-- Exercises to complete --
(1) In the essay on worthiness, what kinds of measurements does the author say people default to when judging worth?
(2) Update the passage of the essay on worthiness that begins at the words "I’ve been pondering" and stops after "Is there one?", replacing "society" with "culture".

-- Text for analysis --

4 Ways to be Worthy

I’ve been pondering “worthiness” lately, as I’m becoming more aware of it and making conscious decisions based on what is valuable and important to me. In our society, worth matters. We all perceive it somewhat differently, but I’ve noticed some obvious similarities; we default to monetary, social, appearance-based, merit-based, and skill-based measurements. Worthiness is defined as: “having adequate or great merit, character, or value… or of commendable excellence or merit; deserving.” But who gets to determine the exact measurement that equals worth? Is there one?

In working on and discovering my own worthiness, I’ve been wondering how to measure it in others, or really, if I even should be measuring (even my own) at all. It seems we all come up against this issue at some point. For instance, with any person-to-person interaction (i.e. a party, work, or family gathering) these quick, sometimes unconscious questions pop up and we answer them (perhaps intentionally or unintentionally) with our responses. Kind of like a social networking thing, but in all interactions: Who should I talk to? Is this person worth my time (will it be fun, or boring? Helpful to them or me, or make things worse)? How much should I tell this person? Why should I talk to this person? Why am I even here? What can I get out of this conversation? Or maybe you have a test. Can this person increase my worth? Will talking or associating with them increase my (job, education, social) status?

(Dataset excerpts)
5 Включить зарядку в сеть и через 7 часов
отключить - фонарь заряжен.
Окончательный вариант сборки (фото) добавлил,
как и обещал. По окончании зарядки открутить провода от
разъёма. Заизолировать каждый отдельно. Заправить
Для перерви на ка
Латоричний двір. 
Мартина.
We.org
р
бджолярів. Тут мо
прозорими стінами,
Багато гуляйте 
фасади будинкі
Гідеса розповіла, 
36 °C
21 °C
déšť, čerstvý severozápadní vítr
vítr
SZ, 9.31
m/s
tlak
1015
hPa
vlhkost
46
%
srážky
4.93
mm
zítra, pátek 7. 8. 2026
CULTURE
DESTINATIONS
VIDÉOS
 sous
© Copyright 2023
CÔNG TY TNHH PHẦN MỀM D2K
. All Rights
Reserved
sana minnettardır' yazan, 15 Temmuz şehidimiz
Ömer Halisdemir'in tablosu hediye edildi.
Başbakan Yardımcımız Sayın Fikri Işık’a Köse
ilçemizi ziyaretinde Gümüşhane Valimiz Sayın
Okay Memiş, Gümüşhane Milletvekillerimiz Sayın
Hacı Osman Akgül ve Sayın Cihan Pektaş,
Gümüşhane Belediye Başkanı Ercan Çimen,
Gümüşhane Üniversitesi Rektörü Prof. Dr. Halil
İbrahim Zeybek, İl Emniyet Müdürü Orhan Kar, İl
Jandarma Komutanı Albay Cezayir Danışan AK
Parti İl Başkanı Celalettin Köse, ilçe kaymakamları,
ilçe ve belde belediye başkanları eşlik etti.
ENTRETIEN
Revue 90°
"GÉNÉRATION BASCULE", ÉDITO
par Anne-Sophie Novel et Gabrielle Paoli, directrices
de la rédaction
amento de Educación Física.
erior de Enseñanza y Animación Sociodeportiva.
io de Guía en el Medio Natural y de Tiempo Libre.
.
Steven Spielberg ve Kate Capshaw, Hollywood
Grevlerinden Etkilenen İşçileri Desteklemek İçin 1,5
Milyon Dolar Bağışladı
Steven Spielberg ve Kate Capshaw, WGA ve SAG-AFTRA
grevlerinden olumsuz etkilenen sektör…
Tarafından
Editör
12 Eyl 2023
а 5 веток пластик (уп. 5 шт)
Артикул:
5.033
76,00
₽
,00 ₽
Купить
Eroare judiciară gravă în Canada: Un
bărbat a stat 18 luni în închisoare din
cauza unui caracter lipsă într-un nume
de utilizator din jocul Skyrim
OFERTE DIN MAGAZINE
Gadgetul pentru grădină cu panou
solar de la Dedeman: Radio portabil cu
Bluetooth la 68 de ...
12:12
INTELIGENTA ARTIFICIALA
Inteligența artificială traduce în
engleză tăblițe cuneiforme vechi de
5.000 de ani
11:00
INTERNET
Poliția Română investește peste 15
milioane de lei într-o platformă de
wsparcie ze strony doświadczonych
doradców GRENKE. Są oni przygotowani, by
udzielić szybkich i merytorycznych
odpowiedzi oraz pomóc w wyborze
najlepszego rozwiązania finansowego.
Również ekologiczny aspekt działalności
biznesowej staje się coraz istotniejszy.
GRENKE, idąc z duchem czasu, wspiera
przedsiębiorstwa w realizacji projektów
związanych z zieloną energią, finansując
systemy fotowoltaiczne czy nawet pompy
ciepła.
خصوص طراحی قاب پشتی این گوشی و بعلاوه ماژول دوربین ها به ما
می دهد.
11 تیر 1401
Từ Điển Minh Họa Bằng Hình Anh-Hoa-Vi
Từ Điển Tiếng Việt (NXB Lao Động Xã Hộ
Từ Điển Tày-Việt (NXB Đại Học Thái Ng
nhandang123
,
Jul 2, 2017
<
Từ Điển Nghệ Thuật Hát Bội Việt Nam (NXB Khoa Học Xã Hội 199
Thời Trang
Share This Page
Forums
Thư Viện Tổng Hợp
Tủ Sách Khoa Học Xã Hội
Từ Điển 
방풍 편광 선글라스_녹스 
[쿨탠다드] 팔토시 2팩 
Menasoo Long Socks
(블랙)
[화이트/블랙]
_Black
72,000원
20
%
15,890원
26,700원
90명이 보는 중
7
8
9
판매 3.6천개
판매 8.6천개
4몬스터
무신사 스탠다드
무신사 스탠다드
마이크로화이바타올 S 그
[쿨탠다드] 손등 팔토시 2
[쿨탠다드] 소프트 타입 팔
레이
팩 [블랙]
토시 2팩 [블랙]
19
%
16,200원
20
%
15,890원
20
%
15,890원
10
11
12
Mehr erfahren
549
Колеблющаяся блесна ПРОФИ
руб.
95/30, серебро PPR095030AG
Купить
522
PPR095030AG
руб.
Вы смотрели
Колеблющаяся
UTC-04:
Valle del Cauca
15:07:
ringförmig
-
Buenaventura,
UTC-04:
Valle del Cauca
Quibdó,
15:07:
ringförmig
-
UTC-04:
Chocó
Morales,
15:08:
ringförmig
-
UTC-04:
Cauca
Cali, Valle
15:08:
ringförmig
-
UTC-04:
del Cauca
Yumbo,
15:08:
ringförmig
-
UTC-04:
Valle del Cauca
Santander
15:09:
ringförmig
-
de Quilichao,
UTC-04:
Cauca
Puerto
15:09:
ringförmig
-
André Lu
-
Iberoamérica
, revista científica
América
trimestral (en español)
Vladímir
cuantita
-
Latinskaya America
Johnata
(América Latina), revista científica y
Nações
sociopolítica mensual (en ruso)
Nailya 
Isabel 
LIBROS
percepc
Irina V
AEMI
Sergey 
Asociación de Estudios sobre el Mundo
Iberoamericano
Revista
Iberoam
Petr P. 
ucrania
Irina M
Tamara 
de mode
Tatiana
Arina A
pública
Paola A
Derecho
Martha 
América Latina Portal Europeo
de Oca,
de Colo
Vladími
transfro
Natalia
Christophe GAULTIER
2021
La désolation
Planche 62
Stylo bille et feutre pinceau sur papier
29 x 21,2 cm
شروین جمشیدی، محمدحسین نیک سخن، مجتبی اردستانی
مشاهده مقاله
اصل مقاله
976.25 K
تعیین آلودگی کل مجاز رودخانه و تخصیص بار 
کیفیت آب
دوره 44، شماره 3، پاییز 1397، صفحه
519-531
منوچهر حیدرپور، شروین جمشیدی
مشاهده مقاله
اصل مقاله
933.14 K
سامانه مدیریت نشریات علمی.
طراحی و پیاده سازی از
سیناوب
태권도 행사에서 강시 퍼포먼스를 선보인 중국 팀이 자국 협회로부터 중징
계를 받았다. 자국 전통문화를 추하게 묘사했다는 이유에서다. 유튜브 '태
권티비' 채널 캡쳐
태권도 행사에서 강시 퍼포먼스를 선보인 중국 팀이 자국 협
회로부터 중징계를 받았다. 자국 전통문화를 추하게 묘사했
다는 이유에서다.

-- Task solutions --
(1) Monetary, social, appearance-based, merit-based, and skill-based measurements.

(2)
I’ve been pondering “worthiness” lately, as I’m becoming more aware of it and making conscious decisions based on what is valuable and important to me. In our culture, worth matters. We all perceive it somewhat differently, but I’ve noticed some obvious similarities; we default to monetary, social, appearance-based, merit-based, and skill-based measurements. Worthiness is defined as: “having adequate or great merit, character, or value… or of commendable excellence or merit; deserving.” But who gets to determine the exact measurement that equals worth? Is there one?